Secondo Proust, "il corpo custodisce il suo proprio tempo", perciò gli orologi meccanici nel romanzo risultano totalmente inutili, mentre l'autore si pone in "ascolto" dei ricordi impressi nel proprio corpo. Il tempo del racconto si identifica totalmente con quello della memoria individuale, cosicché ambienti e personaggi rappresentano sempre proiezioni interiori. Riappropriarsi del passato serve per riappropriarsi di sé, ma quello che emerge è un sé frammentato, disperso, che attende sempre di essere ricostruito. La ricerca volontaria del passato è inutile: essa non ci restituisce la realtà interiore degli eventi che abbiamo vissuto, ma, al contrario, ci presenta i nostri ricordi come figure piatte che non ci appartengono più. Il passato non torna per opera dell'intelligenza, ma grazie a oggetti quotidiani che riprendono abitudini passate. C'è un'affinità tra l'universo bergsoniano e l'opera di Proust: i ricordi della memoria volontaria, la memoria dell'intelligenza, non sono in grado di restituire che un'immagine morta del tempo perduto, fino a quando il ricordo del passato, inaspettatamente, riaffiora involontariamente e fa rivivere gli aspetti più intimi e profondi della coscienza. Lo svelarsi della propria più intima identità è costituito dal tempo della coscienza.
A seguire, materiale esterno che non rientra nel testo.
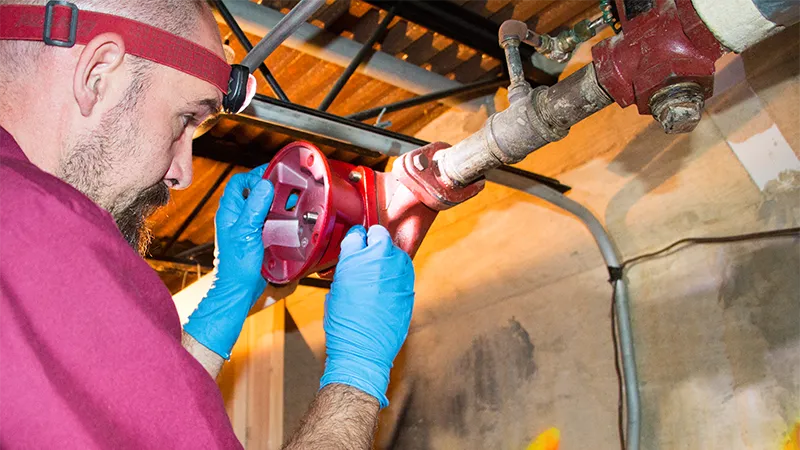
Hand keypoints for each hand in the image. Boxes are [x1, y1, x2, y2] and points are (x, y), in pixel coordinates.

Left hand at [183, 164, 273, 358]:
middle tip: (287, 186)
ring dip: (275, 201)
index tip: (273, 176)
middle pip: (252, 191)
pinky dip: (278, 216)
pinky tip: (289, 219)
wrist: (239, 289)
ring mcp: (246, 227)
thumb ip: (255, 207)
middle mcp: (237, 216)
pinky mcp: (256, 237)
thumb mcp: (247, 231)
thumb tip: (265, 185)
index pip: (239, 182)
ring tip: (291, 200)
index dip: (255, 175)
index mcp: (230, 211)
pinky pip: (267, 220)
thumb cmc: (237, 263)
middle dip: (269, 186)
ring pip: (261, 205)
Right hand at [320, 225, 414, 407]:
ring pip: (395, 250)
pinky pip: (404, 270)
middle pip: (379, 235)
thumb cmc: (344, 324)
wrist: (364, 350)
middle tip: (369, 251)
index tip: (356, 242)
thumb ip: (347, 269)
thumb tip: (354, 261)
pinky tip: (388, 285)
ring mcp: (397, 271)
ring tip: (379, 271)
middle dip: (373, 241)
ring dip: (388, 256)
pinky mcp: (409, 285)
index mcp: (353, 259)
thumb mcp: (335, 290)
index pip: (357, 234)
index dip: (355, 238)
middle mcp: (378, 260)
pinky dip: (397, 273)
Il tempo pubblico, che Proust ritiene superficiale ed inutile, è ritenuto da James Joyce (1882-1941) arbitrario ed inadatto a regolare la vita dell'uomo. L'autore interpreta il tempo nella sua opera, "Ulisse", in senso più duttile; infatti, il viaggio di Odisseo, che nel poema omerico ha la durata di un ventennio, viene "compresso" e ridotto nelle sedici ore dell'esperienza unica di Mr. Bloom. Joyce si sforza di trovare procedimenti narrativi che gli consentano di presentare un breve intervallo di tempo e uno spazio limitato, come una riproduzione in scala ridotta di tutta la vita umana. Inoltre ogni atteggiamento umano diventa possibile secondo il punto di vista dell'osservatore, come in un caleidoscopio: nei suoi romanzi Joyce è influenzato dalla concezione relativistica che, in ambito letterario, si traduce nell'associazione ad un unico individuo di infinite identità. Nell' "Ulisse", Joyce riesce a rappresentare l'eterogeneità del tempo mediante un'esposizione frammentata, alternando alla narrazione commenti sull'esperienza temporale di Bloom in relazione al tempo pubblico, così come la tecnica del monologo interiore diretto serve a riprodurre la concezione di Bergson per cui la realtà è un continuo flusso, un perenne divenire. Il "flusso di coscienza", entrato nell'uso letterario dopo il 1890, è utilizzato in tutto il romanzo.